● **Provided material**:

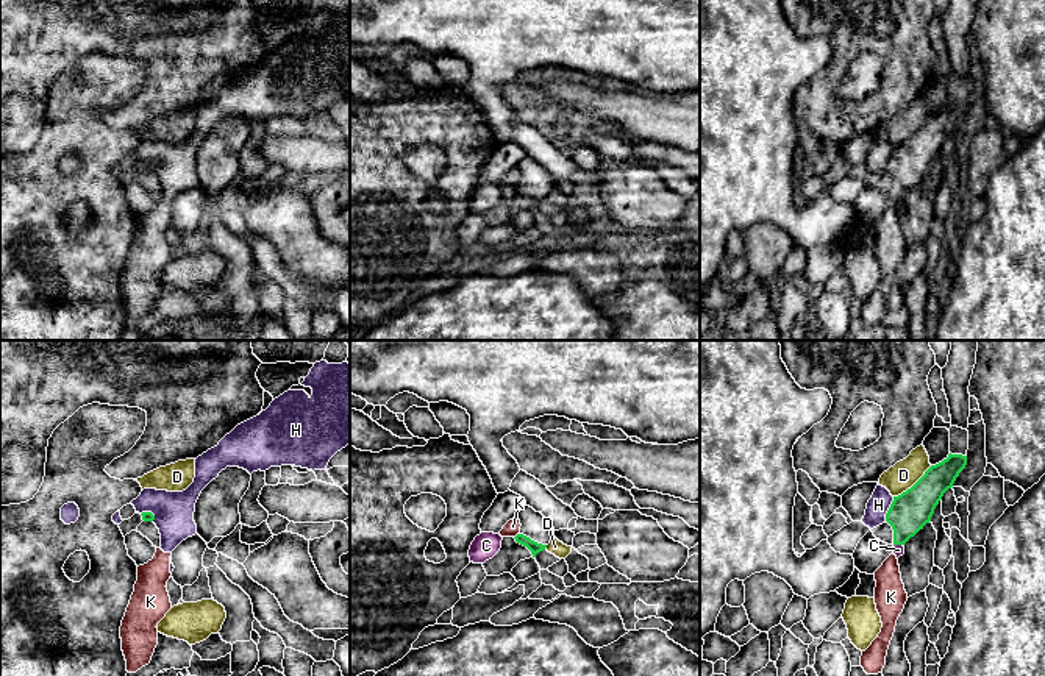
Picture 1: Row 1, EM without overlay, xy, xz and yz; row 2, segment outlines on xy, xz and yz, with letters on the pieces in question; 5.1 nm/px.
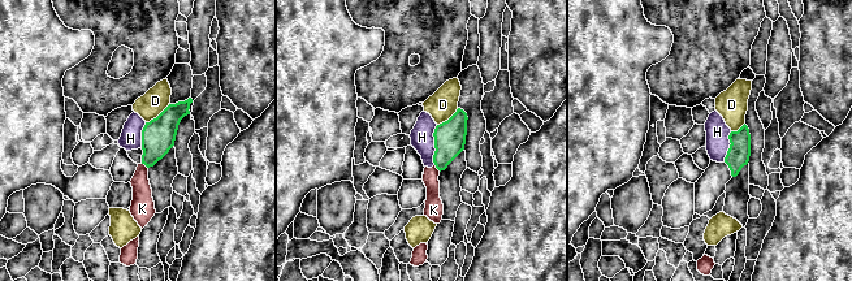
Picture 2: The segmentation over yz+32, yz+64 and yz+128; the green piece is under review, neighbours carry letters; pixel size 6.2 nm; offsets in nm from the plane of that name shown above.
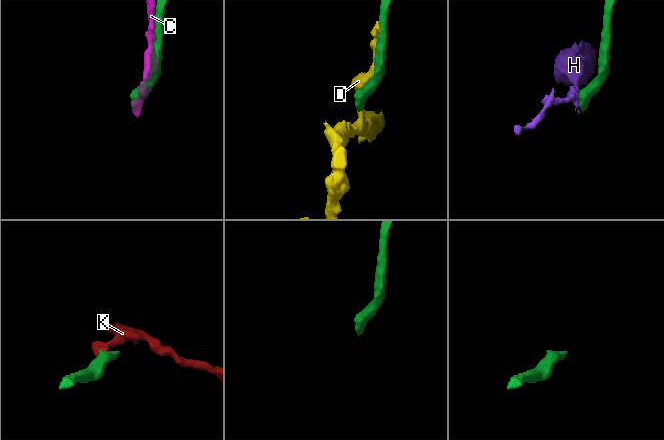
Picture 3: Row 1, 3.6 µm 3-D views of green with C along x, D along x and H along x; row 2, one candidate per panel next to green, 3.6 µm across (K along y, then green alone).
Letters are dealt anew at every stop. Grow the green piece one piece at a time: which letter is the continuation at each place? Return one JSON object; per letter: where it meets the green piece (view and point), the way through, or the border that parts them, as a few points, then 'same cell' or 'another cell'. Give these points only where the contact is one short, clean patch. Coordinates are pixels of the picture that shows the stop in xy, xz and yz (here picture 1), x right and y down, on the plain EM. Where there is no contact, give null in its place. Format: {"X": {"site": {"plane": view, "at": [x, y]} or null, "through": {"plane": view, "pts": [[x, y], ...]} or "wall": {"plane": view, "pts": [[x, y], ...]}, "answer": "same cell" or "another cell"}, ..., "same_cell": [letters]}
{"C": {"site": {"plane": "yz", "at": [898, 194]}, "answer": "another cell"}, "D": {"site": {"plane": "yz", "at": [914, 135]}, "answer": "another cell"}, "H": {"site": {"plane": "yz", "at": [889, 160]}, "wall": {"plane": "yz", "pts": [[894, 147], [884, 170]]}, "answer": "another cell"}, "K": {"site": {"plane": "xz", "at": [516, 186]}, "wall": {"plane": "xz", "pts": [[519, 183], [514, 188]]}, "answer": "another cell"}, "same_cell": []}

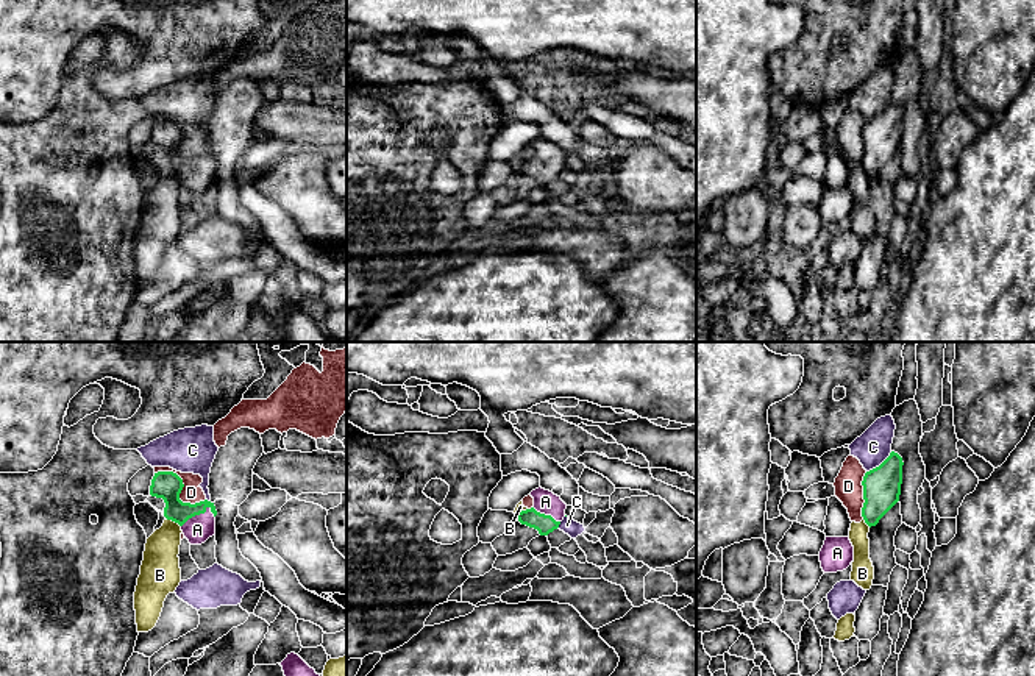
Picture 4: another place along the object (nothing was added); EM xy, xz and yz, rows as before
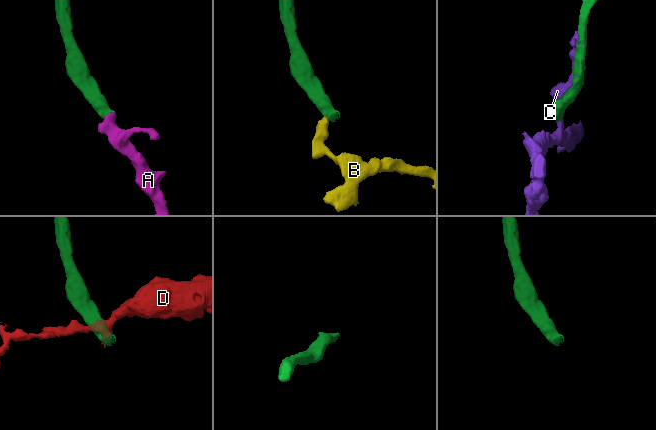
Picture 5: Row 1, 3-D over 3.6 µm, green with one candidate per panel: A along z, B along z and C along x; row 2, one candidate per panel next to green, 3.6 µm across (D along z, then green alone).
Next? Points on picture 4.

● **Exercise objective**: Repeat exactly the lines from the start of the entries down to the line with "Picture 2: The", keeping both ends but none of the pictures.

● **Solution to this exercise**:
Picture 1: Row 1, EM without overlay, xy, xz and yz; row 2, segment outlines on xy, xz and yz, with letters on the pieces in question; 5.1 nm/px.
Picture 2: The segmentation over yz+32, yz+64 and yz+128; the green piece is under review, neighbours carry letters; pixel size 6.2 nm; offsets in nm from the plane of that name shown above.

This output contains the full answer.